Bei solch einer Dichte an Wölfen, wollte Züger auch keine Attacken auf Menschen ausschließen. "Wir wissen von Fällen in der Türkei, oder Russland." Nachsatz: "Wir müssen uns dessen bewusst sein, dass die frei zugängliche Landschaft zunehmend passé wird. Das macht auch etwas mit dem Tourismus." Herdenschutz und Tourismus vertrage sich auch mit dem Blick aus der Schweiz nicht.
Wandern wie beim "Gefängnisfreigang"
Konkret sind damit Herdenschutzhunde und hohe Zäune gemeint, die Weidevieh vor Wölfen schützen sollen. "Ein Zaun, der gegen den Wolf wirklich hilft, würde auf zehn Kilometern rund 750.000 Euro kosten. Er wäre massiv, doch wer neben so einem Zaun wandert, kommt sich vor, wie bei einem Gefängnisfreigang", beschrieb es Züger. Auch Josef Obweger, Obmann der Kärntner Almwirtschaft betonte: "Herdenschutz ist eine massive Einschränkung für die Erreichbarkeit von Almen. Ich bin überzeugt, dass dies Auswirkungen auf den Tourismus haben wird."
Herdenschutzhunde als Lärmbelästigung
Bleiben die Herdenschutzhunde, die laut dem Schweizer Experten zwar "flauschig ausschauen, aber wie Türsteher für die Herde seien." Für Touristen seien die Hunde nicht nur eine Gefahr auf der Alm, weil diese die Wanderer als Bedrohung für die zu beschützende Herde ausmachen, sondern auch ein Störfaktor. "Diese Hunde kann man im Winter ja nicht einfach in den Gefrierschrank legen.
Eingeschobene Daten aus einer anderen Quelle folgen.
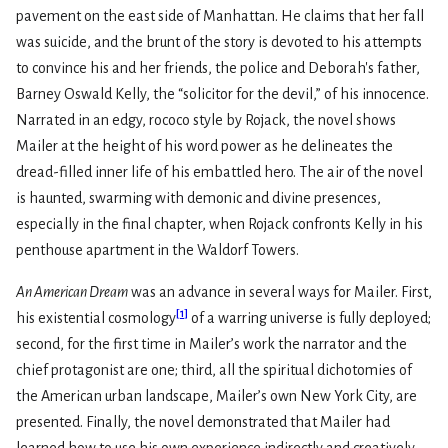
pavement on the east side of Manhattan. He claims that her fall
was suicide, and the brunt of the story is devoted to his attempts
to convince his and her friends, the police and Deborah's father,
Barney Oswald Kelly, the “solicitor for the devil,” of his innocence.
Narrated in an edgy, rococo style by Rojack, the novel shows
Mailer at the height of his word power as he delineates the
dread-filled inner life of his embattled hero. The air of the novel
is haunted, swarming with demonic and divine presences,
especially in the final chapter, when Rojack confronts Kelly in his
penthouse apartment in the Waldorf Towers.
An American Dream
was an advance in several ways for Mailer. First,
[
1
]
his existential cosmology
of a warring universe is fully deployed;
second, for the first time in Mailer’s work the narrator and the
chief protagonist are one; third, all the spiritual dichotomies of
the American urban landscape, Mailer’s own New York City, are
presented. Finally, the novel demonstrated that Mailer had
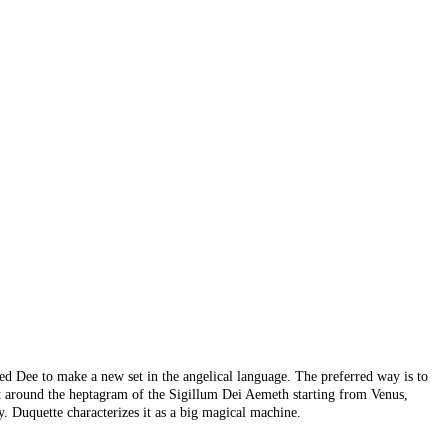
ted Dee to make a new set in the angelical language. The preferred way is to
 put around the heptagram of the Sigillum Dei Aemeth starting from Venus,
. Duquette characterizes it as a big magical machine.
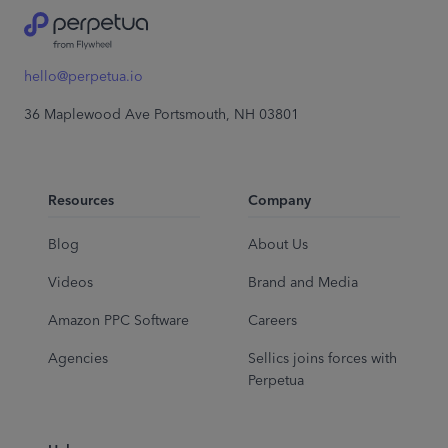
hello@perpetua.io
36 Maplewood Ave Portsmouth, NH 03801
Resources
Company
Blog
About Us
Videos
Brand and Media
Amazon PPC Software
Careers
Agencies
Sellics joins forces with
Perpetua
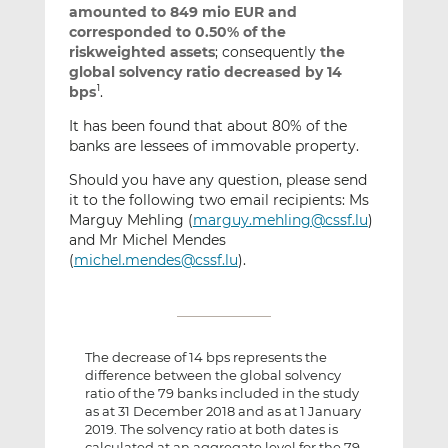
amounted to 849 mio EUR and
corresponded to 0.50% of the
riskweighted assets
; consequently
the
global solvency ratio decreased by 14
bps
.
1
It has been found that about 80% of the
banks are lessees of immovable property.
Should you have any question, please send
it to the following two email recipients: Ms
Marguy Mehling (
marguy.mehling@cssf.lu
)
and Mr Michel Mendes
(
michel.mendes@cssf.lu
).
The decrease of 14 bps represents the
difference between the global solvency
ratio of the 79 banks included in the study
as at 31 December 2018 and as at 1 January
2019. The solvency ratio at both dates is
calculated at an aggregate level for the 79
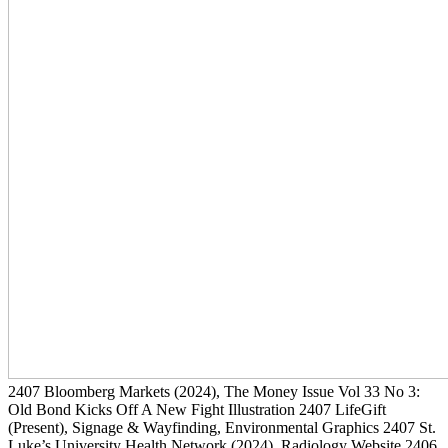
2407
Bloomberg Markets
(2024)
, The Money Issue Vol 33 No 3:
Old Bond Kicks Off A New Fight Illustration
2407
LifeGift
(Present)
, Signage & Wayfinding, Environmental Graphics
2407
St.
Luke’s University Health Network
(2024)
, Radiology Website
2406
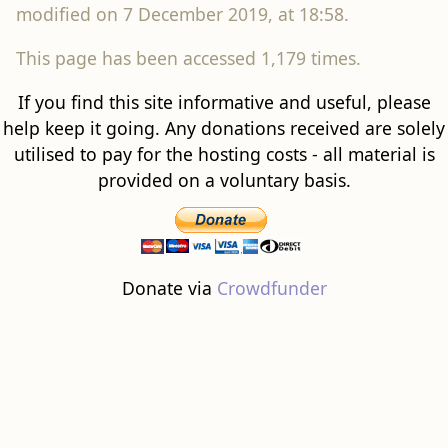
modified on 7 December 2019, at 18:58.
This page has been accessed 1,179 times.
If you find this site informative and useful, please
help keep it going. Any donations received are solely
utilised to pay for the hosting costs - all material is
provided on a voluntary basis.
Donate via
Crowdfunder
Im Frühjahr, Herbst und Winter sind sie nicht auf der Weide, sondern im Tal und funktionieren wie Alarmanlagen. Sie bellen rund um die Uhr. Wenn ein Tourist in der Nacht keine Erholung findet, freut ihn das wenig", erklärte Züger.
Sozialisiert mit Rotkäppchen
Sollte tatsächlich ein Angriff passieren, dann warnt Züger vor verheerenden Auswirkungen für die betroffene Region.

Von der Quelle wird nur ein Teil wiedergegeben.